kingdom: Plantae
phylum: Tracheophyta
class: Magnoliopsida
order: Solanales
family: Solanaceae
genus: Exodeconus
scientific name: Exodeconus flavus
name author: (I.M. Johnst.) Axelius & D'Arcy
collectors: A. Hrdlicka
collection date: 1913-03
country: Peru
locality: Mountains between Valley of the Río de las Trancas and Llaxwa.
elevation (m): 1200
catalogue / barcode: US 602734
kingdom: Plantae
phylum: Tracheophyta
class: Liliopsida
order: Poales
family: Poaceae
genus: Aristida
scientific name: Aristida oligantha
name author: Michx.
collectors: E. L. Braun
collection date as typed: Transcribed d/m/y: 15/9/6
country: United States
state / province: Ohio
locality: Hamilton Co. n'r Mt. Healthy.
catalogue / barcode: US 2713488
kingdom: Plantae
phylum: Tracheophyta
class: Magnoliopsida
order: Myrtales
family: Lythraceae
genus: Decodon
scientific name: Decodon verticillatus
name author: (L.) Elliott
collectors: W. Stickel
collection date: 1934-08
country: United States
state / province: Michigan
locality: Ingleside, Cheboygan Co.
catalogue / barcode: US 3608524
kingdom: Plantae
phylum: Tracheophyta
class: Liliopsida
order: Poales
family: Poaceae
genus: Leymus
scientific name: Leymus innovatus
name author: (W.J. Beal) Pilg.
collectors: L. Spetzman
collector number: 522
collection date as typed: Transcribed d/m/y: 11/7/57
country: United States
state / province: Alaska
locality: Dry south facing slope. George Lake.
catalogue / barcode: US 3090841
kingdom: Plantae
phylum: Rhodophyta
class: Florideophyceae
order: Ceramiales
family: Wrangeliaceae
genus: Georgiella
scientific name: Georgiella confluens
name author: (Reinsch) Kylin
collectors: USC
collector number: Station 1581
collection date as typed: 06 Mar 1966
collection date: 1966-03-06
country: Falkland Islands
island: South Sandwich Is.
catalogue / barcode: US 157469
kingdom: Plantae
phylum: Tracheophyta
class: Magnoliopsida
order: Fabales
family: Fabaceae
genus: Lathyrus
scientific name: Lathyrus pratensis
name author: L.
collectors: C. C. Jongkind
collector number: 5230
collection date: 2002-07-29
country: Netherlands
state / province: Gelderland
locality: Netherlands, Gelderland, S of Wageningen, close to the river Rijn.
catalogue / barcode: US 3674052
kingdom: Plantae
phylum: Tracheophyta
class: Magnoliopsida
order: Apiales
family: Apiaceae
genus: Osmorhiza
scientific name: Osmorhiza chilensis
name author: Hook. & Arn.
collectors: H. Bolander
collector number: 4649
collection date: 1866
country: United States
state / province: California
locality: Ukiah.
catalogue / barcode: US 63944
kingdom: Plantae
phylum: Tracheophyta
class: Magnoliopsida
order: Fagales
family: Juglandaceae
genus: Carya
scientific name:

---

▶ **Goal**:
Quote everything in the listing above, from the line that contains "locality: Hamilton Co. n'r Mt. Healthy." down to the line that contains "state / province: Alaska", including both of those lines.

▶ **Reply**:
locality: Hamilton Co. n'r Mt. Healthy.
catalogue / barcode: US 2713488
kingdom: Plantae
phylum: Tracheophyta
class: Magnoliopsida
order: Myrtales
family: Lythraceae
genus: Decodon
scientific name: Decodon verticillatus
name author: (L.) Elliott
collectors: W. Stickel
collection date: 1934-08
country: United States
state / province: Michigan
locality: Ingleside, Cheboygan Co.
catalogue / barcode: US 3608524
kingdom: Plantae
phylum: Tracheophyta
class: Liliopsida
order: Poales
family: Poaceae
genus: Leymus
scientific name: Leymus innovatus
name author: (W.J. Beal) Pilg.
collectors: L. Spetzman
collector number: 522
collection date as typed: Transcribed d/m/y: 11/7/57
country: United States
state / province: Alaska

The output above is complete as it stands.